Day breaks with a call from Paul the promotions man. “Hiiyaa! We have a nationwide TV hookup scheduled for 9:15 this morning in your hotel room. Clean your teeth.”

As I wake up I find myself mumbling to a gorgeous TV personality named Jane, across a mushroom omlette. I feel sick. My breath is foul. I remember recording an interview for The Ray Martin Show  with tooth paste around my mouth. They scrapped it.

What follows over coming weeks is a relentless barrage of in-store appearances, T-shirt giveaways and live-to-air serenades.

“You know they like it,” says my record company person as we walk into Q101 Toronto. “It makes them feel as though you really care.” I do. I want to be famous. Here I am with my guitar and I’ve taken the trouble to go all the way out there just to sing to them.

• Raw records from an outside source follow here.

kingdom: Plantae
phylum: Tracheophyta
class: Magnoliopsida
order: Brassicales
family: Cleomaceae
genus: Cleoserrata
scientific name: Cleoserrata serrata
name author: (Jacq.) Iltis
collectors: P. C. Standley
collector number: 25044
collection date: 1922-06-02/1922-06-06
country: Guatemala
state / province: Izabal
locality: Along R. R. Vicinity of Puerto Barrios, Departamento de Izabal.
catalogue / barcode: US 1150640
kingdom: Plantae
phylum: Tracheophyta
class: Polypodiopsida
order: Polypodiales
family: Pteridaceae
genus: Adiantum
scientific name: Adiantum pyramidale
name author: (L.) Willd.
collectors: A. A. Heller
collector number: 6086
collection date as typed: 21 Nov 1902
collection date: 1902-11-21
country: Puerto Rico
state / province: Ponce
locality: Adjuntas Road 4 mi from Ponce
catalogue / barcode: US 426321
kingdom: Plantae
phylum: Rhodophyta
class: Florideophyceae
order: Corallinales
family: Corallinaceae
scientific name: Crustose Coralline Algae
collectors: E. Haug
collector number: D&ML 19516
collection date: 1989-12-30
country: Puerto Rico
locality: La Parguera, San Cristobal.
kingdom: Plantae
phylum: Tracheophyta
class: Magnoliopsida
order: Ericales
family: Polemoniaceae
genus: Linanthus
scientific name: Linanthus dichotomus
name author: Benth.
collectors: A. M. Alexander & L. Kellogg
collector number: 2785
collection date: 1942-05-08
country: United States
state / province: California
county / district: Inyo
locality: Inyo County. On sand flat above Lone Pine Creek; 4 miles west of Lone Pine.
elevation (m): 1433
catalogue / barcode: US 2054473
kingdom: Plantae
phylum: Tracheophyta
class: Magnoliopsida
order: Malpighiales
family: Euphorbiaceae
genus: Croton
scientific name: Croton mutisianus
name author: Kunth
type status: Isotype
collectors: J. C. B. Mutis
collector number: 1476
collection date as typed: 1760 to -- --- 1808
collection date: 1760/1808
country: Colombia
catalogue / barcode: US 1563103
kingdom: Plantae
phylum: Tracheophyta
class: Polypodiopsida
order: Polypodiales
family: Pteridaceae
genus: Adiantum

Two radio stations in Boston – both ‘male-oriented, 15 to 25’; one mainstream/alternative and the other alternative/mainstream. They hate each other. I serenade them both. My guitar case is smothered in stickers. Sometimes they’re desperate to have me, bellowing my way through some Hunters & Collectors anthem, only to be informed that, as yet, they can’t play the single because “it doesn’t fit the format”. And then they put on “Dead Heart” by Midnight Oil as you’re leaving.

This is what we rock-stars do before we make it. We’re out there doing it at this very moment. There’s nothing weird about an in-store appearance – sure it feels weird. But no, it’s as natural as throwing up. I walked into Boston’s Tower Records store, only to be received by the bewildered gaze of a retailer.

“Who, Hunters & what?  Oh, you guys. Yeah, I remember you from years ago. Sounded like a zoo burning down. Loved it. Well, it’s nice to meet you, but things are pretty slow. So, when are you going to tour?”

Schmooze cuts corners – radio, retail, video, phoners. I did every college radio station in the US by phone in thirteen days; every Canadian daily in two. I repeated myself ad nauseum every fifteen minutes, ten hours a day. I’m getting pretty good, as you can imagine – serious and flippant at the same time. Then, after a while, the journos start to fall into categories.

I’m on the phone with Barbara. She’s in San Francisco. I’m in Atlanta. She’s making you delerious with flattery. I’m so far gone I narrowly avoid telling her how good she looks.

“Of course I do. Ha Ha. Never forget a face,” I lie.

“Really, what was I wearing?”

Well. She seems to have forgotten about the band entirely. Too bad. It’s 6 pm. I’ve had it. I wanna go home. I don’t care anymore.

“Jeans, T-shirt, red hair. You’re short with a limp, you don’t drink and you thought the mix was atrocious.”

She’s mortified. Speechless. There’s a gasp, then silence. Terminate. I’m off. One voice in twenty-four, four voices an hour, give me a break.

Believe me, everybody joins in, one way or another. No matter how ideologically sound you may appear to be, no matter how sensitive or correct-line, you’ll do it in the end. You’ll soil yourself just like the rest of us because purity is only skin deep. When the curtains are drawn, it’s I love you love me – who do you love?  Besides, purity is boring. You’ve got to live a little. Why are rock-stars so bloody nice these days?  Whatever happened to the arseholes? I suspect they’re still around hiding under a thin veneer of schmooze.

Compromise is rife. My tooth is chipped but I’ve still got a great smile. Personal feelings don’t enter into it until you’re so strung out you disappear for a week and your manager starts to panic. I have refined a talent I used to keep for gigs and I’ve become an actor in real life – boy can I bullshit, I can tell them what they want to hear – “Sure, it was a great gig”, when you know it was awful. If you can’t lie then shut the fuck up and lock the band room door from the inside.

Meanwhile, in the real backrooms, where the hierarchies fall into place, where money and drugs are the diet upon which we schmooze, nobody discusses the things that matter. Instead, we…schmooze. Hail Dante! The man who drew the map.